Remise officielle de l’avant-projet de loi organique de la cour des Comptes. © Gabonreview

 

Vingt-quatre ans après sa création, la Cour des comptes prépare sa mue pour se conformer aux normes internationales, en matière de certification des comptes de l’État et des audits de politiques publiques.

L’avant-projet de loi qui définit les contours de cette mutation a été transmis ministre des Relations avec les institutions constitutionnelles, Blaise Louembe, le 1er décembre à Libreville, par le premier président de la Cour des comptes, Gilbert Ngoulakia.

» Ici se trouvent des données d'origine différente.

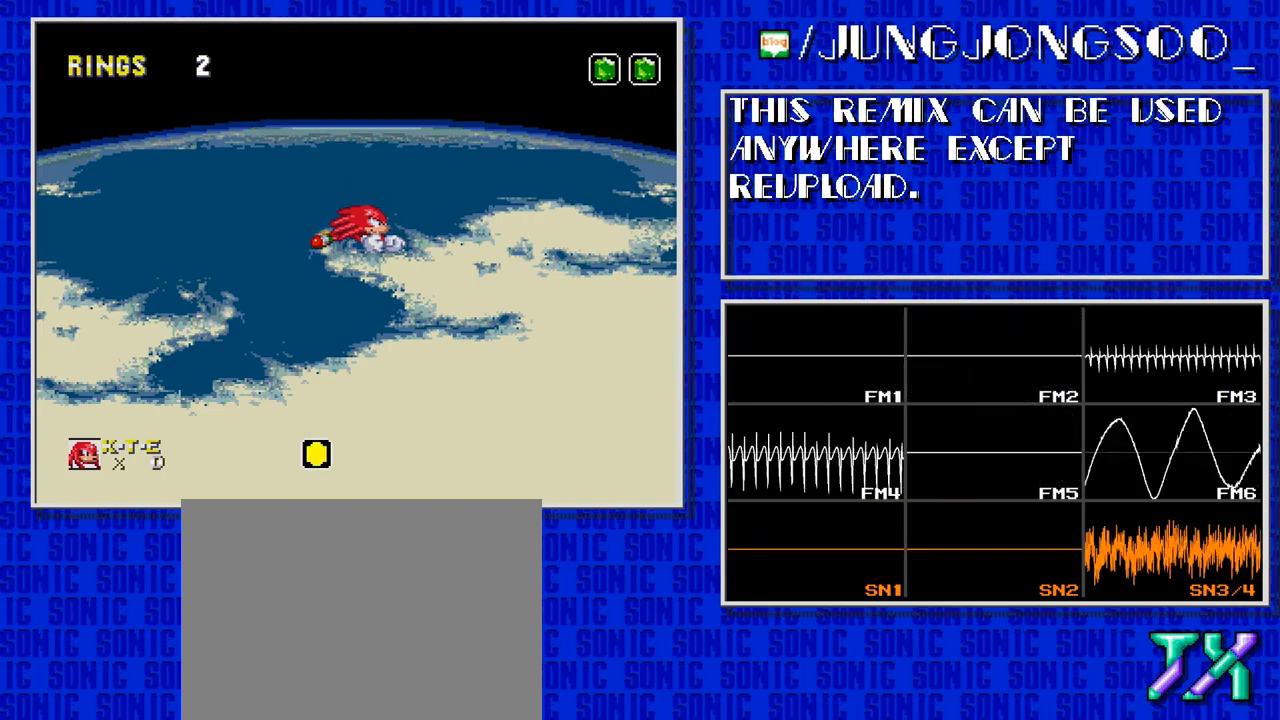
{"buttons": ["C"], "events": []}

Ce projet de loi comprend deux grandes parties, huit titres, quatre chapitres, onze sections et 134 articles. Renfermant de nombreuses spécificités, cet avant-projet sera suivi d’une loi ordinaire essentiellement consacrée aux règles de procédure.

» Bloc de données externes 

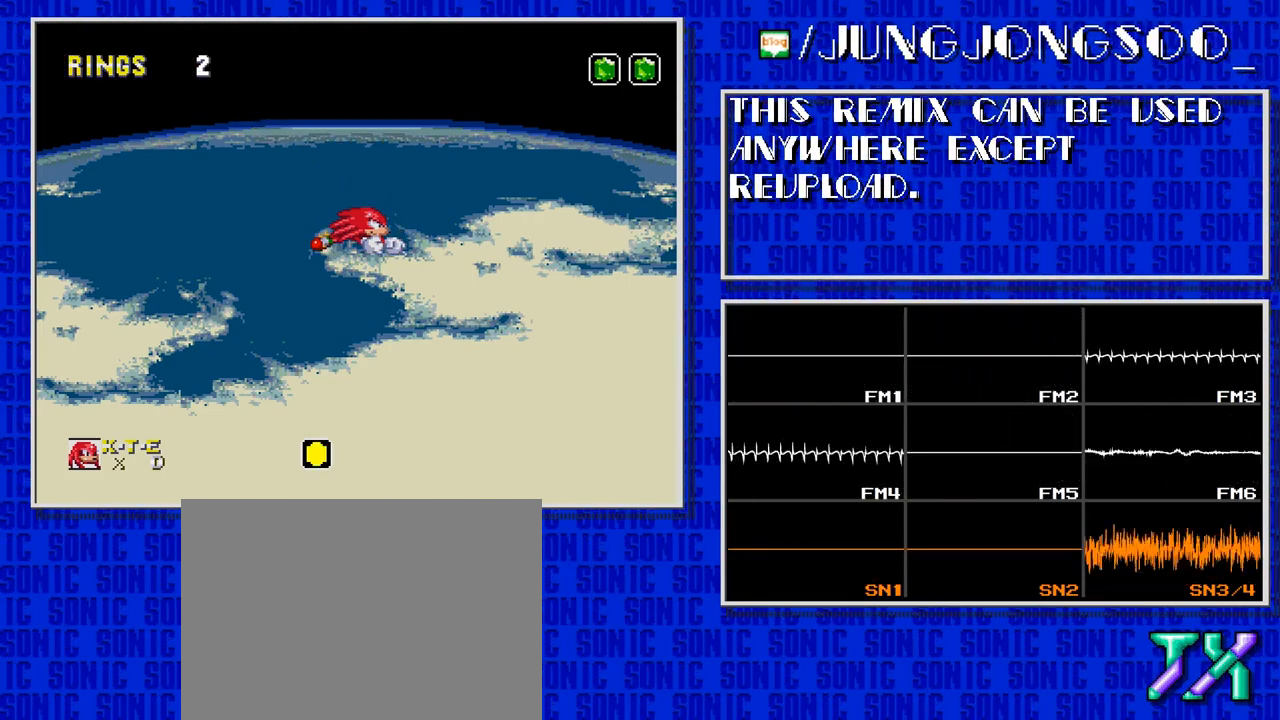
{"buttons": ["C"], "events": []}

Les membres du gouvernement et le vice-président du Sénat à la cérémonie de remise officielle de l’avant-projet de loi organique de la cour des Comptes. © Gabonreview

«En termes d’innovation, l’avant-projet de loi transmis ce matin prend en compte, aussi bien la Cour des comptes que les chambres provinciales. Il prévoit l’autonomie de ces juridictions financières appelées chambres provinciales des comptes, l’évaluation des politiques publiques, mais aussi l’assurance qualité. Il permet la publication des rapports de la Cour des comptes et propose le mandat des chefs de cette ISC (1er président et procureur général) pour une durée de 5 ans renouvelable une fois, conformément aux normes internationales», a expliqué Gilbert Ngoulakia

«Cette solennité devrait faire école en incitant les autres ordres de juridiction ainsi que les autres administrations publiques à revisiter leurs textes de loi pour les adapter aux normes internationales», a estimé Blaise Louembé.

Pour le représentant de la Banque mondiale, Célestin Niamien, «le Gabon est dans une phase de transition dans la gestion des finances publiques au regard de nouvelles directives de la Cemac, lesquelles appellent à un rôle renforcé de la Cour des comptes à travers la certification des comptes de l’État et les audits de politiques publiques».